Suzanne Pilaar Birch
Dr. Suzanne Pilaar Birch is an archaeologist whose work advances our understanding of human resilience to climate and environmental change in prehistory. She holds a B.Sc. in Evolutionary Anthropology and Human Paleoecology from Rutgers University, and an MPhil in Archaeological Science and PhD in Archaeology from the University of Cambridge, where she was a Gates Cambridge Scholar. She was a postdoctoral fellow at the Joukowsky Institute for Archaeology and the Ancient World at Brown University before joining the University of Georgia, where she is an associate professor with a joint appointment in the Department of Anthropology and the Department of Geography.
Dr.

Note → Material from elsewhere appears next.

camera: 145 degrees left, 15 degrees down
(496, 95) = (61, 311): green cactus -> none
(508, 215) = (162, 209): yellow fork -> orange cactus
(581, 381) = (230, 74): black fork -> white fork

Pilaar Birch combines the study of animal bones and biogeochemistry to investigate changes in diet, mobility, and settlement systems in the period spanning the end of the last ice age through the spread of agricultural lifestyles in the circum-Mediterranean region. Her research has taken her from Turkey to Croatia, Kazakhstan, China, Italy, Cyprus, and most recently, Jordan; she has visited 27 countries across six continents in the course of her career.

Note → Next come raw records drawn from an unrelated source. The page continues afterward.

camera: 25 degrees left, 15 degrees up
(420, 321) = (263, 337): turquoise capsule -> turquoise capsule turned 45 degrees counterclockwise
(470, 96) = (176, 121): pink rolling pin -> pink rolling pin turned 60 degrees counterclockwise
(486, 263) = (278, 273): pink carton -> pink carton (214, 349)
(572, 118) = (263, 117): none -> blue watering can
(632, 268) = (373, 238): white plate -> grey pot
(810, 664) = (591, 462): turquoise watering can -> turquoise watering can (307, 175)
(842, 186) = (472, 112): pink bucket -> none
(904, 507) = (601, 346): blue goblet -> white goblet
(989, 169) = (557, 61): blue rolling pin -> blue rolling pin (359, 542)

She wrote and recorded the 20-episode series Early Humans: Ice, Stone, and Survival, now streaming on Wondrium and available as an audiobook on Audible. She has published over 35 peer-reviewed journal articles and book chapters and been awarded over half a million dollars in research funding from sources including the National Science Foundation, National Geographic, and the Arts and Humanities Research Council of the UK. She edited the book Multispecies Archaeology and is currently writing two popular audience books, Animal Bone Detectives (MIT Kids/Candlewick Press) and Life Before Agriculture (Princeton University Press).
She is one of the co-founders of the non-profit organization TrowelBlazers (www.trowelblazers.com), which highlights the contributions of women, past and present, in archaeology, paleontology, and geology.
Beebe Bahrami
Beebe Bahrami is an award-winning writer and anthropologist who specializes in the intersecting worlds of European, Atlantic, and Mediterranean cultures, from prehistory to the present. She earned her BA from the University of Colorado and her PhD from the University of Pennsylvania, where she trained in the four-field anthropological tradition of cultural, biological, archaeological, and linguistic anthropology.

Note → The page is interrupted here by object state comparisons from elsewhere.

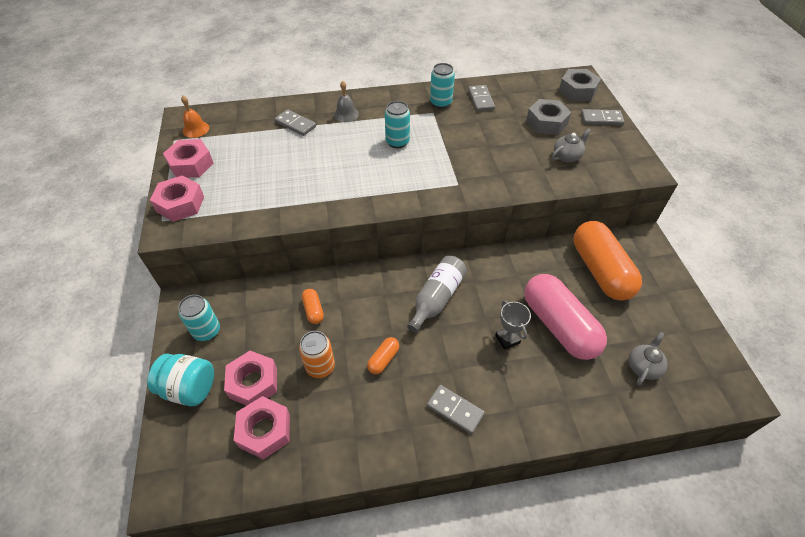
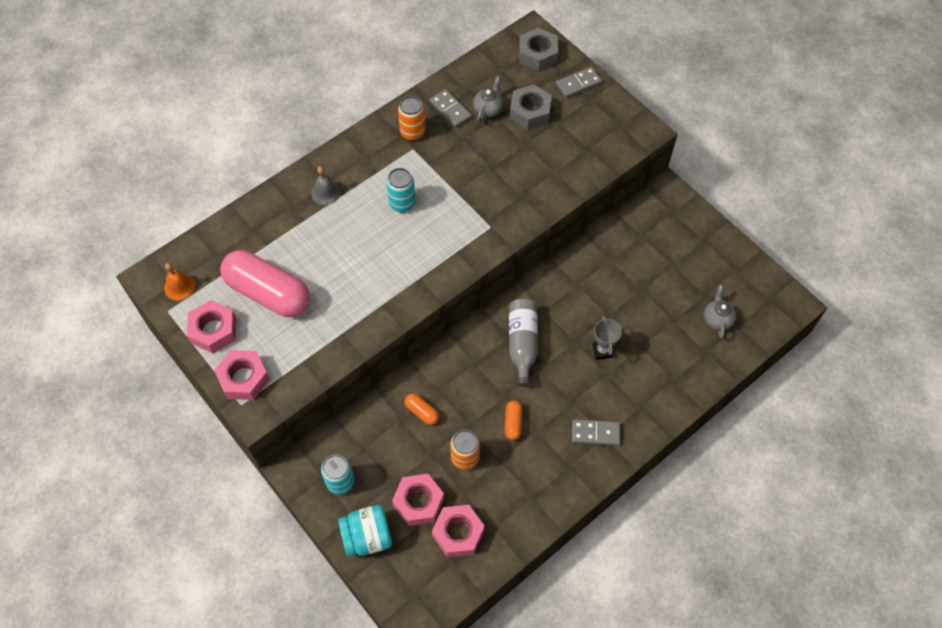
camera: 30 degrees left, 10 degrees up
(295, 124) = (282, 230): grey domino -> none
(440, 103) = (413, 132): turquoise can -> orange can
(507, 339) = (602, 350): grey trophy -> grey trophy turned 45 degrees clockwise
(558, 326) = (636, 316): pink capsule -> pink capsule (268, 293)
(567, 156) = (570, 146): grey teapot -> grey teapot (488, 109)
(600, 270) = (644, 244): orange capsule -> none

She conducts ongoing research and extensive writing in the past and present of the lands and peoples of southwestern France and northern Spain. Her work covers a wide range of topics and disciplines, from prehistoric sites, landscapes and caves, to those of the Neolithic, Bronze and Iron ages, through antiquity and into the medieval and the modern. Beebe has written on and excavated with the international teams working at the Neandertal sites of La Ferrassie, Pech de l’Azé, and Roc de Marsal. She also is an expert on the Camino de Santiago in France and Spain and has walked some 5,500 miles/8,850 kilometers, and counting, on these ancient routes, studying both the ancient pre-Christian landscapes, as well as the traditions, history, and lore that arose with the medieval pilgrimage.
Her books include Café Oc—A Nomad's Tales of Magic, Mystery, and Finding Home in the Dordogne of Southwestern France, Café Neandertal—Excavating Our Past in One of Europe's Most Ancient Places, The Way of the Wild Goose—Three Pilgrimages Following Geese, Stars, and Hunches on the Camino de Santiago, and the comprehensive travel guides, Moon’s Camino de Santiago—Sacred Sites, Historic Villages, and Local Food & Wine, The Spiritual Traveler Spain—A Guide to Sacred Sites and Pilgrim Routes, and Historic Walking Guides Madrid.